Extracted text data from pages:
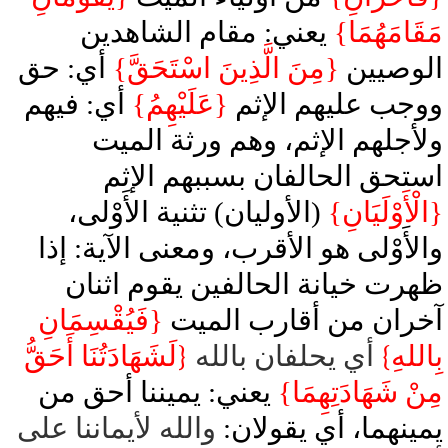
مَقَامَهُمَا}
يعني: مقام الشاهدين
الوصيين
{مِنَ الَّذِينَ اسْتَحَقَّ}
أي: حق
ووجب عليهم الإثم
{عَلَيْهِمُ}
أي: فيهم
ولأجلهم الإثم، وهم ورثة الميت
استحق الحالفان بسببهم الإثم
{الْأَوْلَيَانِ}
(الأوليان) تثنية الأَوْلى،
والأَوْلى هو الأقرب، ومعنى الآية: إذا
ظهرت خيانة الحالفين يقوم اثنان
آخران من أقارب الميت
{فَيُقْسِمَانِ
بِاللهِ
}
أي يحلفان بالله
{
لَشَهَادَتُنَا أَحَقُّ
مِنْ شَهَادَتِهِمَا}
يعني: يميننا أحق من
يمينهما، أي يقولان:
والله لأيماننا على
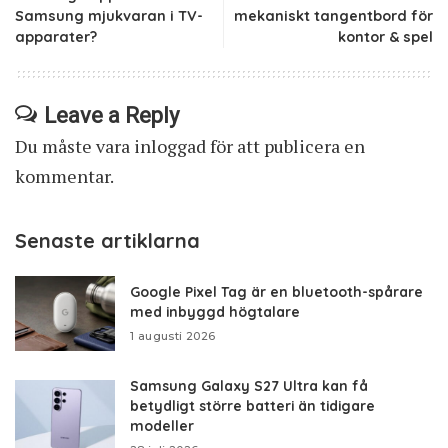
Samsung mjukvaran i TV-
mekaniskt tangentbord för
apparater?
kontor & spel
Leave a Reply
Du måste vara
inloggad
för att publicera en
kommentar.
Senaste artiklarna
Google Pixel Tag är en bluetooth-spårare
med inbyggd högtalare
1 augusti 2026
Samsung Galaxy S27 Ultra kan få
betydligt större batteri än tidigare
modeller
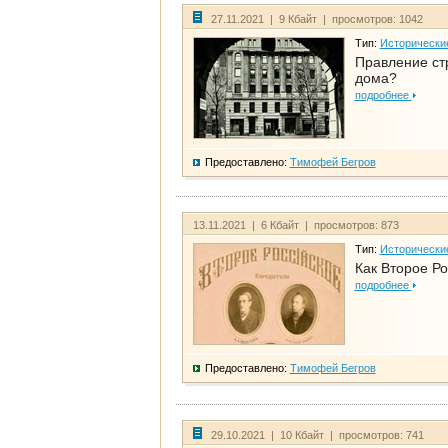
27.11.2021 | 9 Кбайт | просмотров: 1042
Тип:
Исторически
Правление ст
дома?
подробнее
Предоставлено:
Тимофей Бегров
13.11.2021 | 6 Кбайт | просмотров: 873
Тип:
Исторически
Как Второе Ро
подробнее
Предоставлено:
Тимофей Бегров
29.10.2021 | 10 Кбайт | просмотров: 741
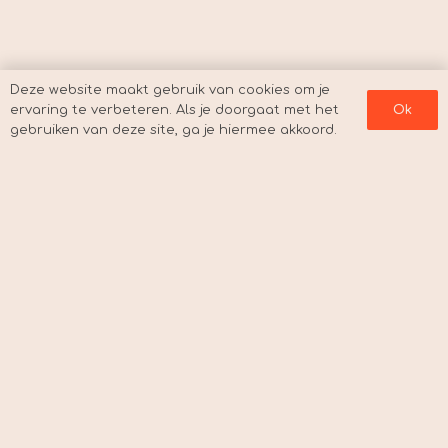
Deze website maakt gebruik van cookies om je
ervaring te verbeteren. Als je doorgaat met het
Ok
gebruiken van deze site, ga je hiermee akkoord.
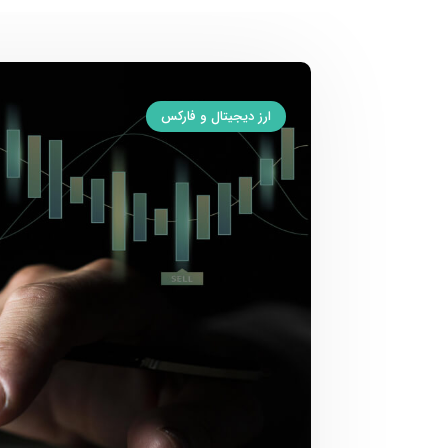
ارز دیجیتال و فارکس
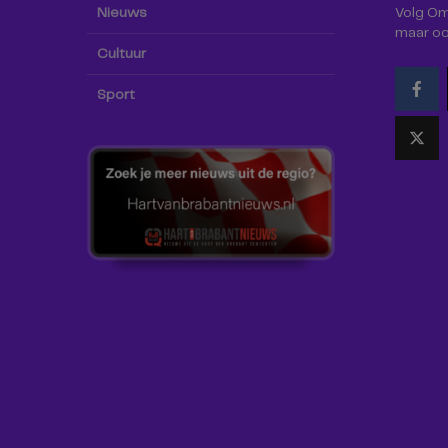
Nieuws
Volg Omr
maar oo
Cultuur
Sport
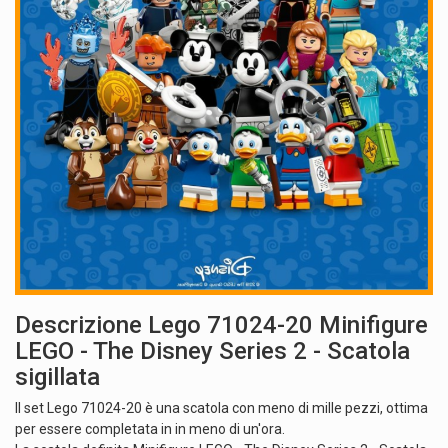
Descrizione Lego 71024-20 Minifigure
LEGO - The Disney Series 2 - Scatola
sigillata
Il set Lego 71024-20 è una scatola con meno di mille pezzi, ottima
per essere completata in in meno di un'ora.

**WORK REQUIRED**
Convert all of the lines above into a JSON list of strings, one string per line, skipping blank lines. Leave the pictures out of the answer.

**RESPONSE TO THIS TASK**
[
  "مَقَامَهُمَا}",
  "يعني: مقام الشاهدين",
  "الوصيين",
  "{مِنَ الَّذِينَ اسْتَحَقَّ}",
  "أي: حق",
  "ووجب عليهم الإثم",
  "{عَلَيْهِمُ}",
  "أي: فيهم",
  "ولأجلهم الإثم، وهم ورثة الميت",
  "استحق الحالفان بسببهم الإثم",
  "{الْأَوْلَيَانِ}",
  "(الأوليان) تثنية الأَوْلى،",
  "والأَوْلى هو الأقرب، ومعنى الآية: إذا",
  "ظهرت خيانة الحالفين يقوم اثنان",
  "آخران من أقارب الميت",
  "{فَيُقْسِمَانِ",
  "بِاللهِ",
  "}",
  "أي يحلفان بالله",
  "{",
  "لَشَهَادَتُنَا أَحَقُّ",
  "مِنْ شَهَادَتِهِمَا}",
  "يعني: يميننا أحق من",
  "يمينهما، أي يقولان:",
  "والله لأيماننا على",
  "Samsung mjukvaran i TV-",
  "mekaniskt tangentbord för",
  "apparater?",
  "kontor & spel",
  "Leave a Reply",
  "Du måste vara",
  "inloggad",
  "för att publicera en",
  "kommentar.",
  "Senaste artiklarna",
  "Google Pixel Tag är en bluetooth-spårare",
  "med inbyggd högtalare",
  "1 augusti 2026",
  "Samsung Galaxy S27 Ultra kan få",
  "betydligt större batteri än tidigare",
  "modeller",
  "27.11.2021 | 9 Кбайт | просмотров: 1042",
  "Тип:",
  "Исторически",
  "Правление ст",
  "дома?",
  "подробнее",
  "Предоставлено:",
  "Тимофей Бегров",
  "13.11.2021 | 6 Кбайт | просмотров: 873",
  "Тип:",
  "Исторически",
  "Как Второе Ро",
  "подробнее",
  "Предоставлено:",
  "Тимофей Бегров",
  "29.10.2021 | 10 Кбайт | просмотров: 741",
  "Deze website maakt gebruik van cookies om je",
  "ervaring te verbeteren. Als je doorgaat met het",
  "Ok",
  "gebruiken van deze site, ga je hiermee akkoord.",
  "ارز دیجیتال و فارکس",
  "Nieuws",
  "Volg Omr",
  "maar oo",
  "Cultuur",
  "Sport",
  "Descrizione Lego 71024-20 Minifigure",
  "LEGO - The Disney Series 2 - Scatola",
  "sigillata",
  "Il set Lego 71024-20 è una scatola con meno di mille pezzi, ottima",
  "per essere completata in in meno di un'ora."
]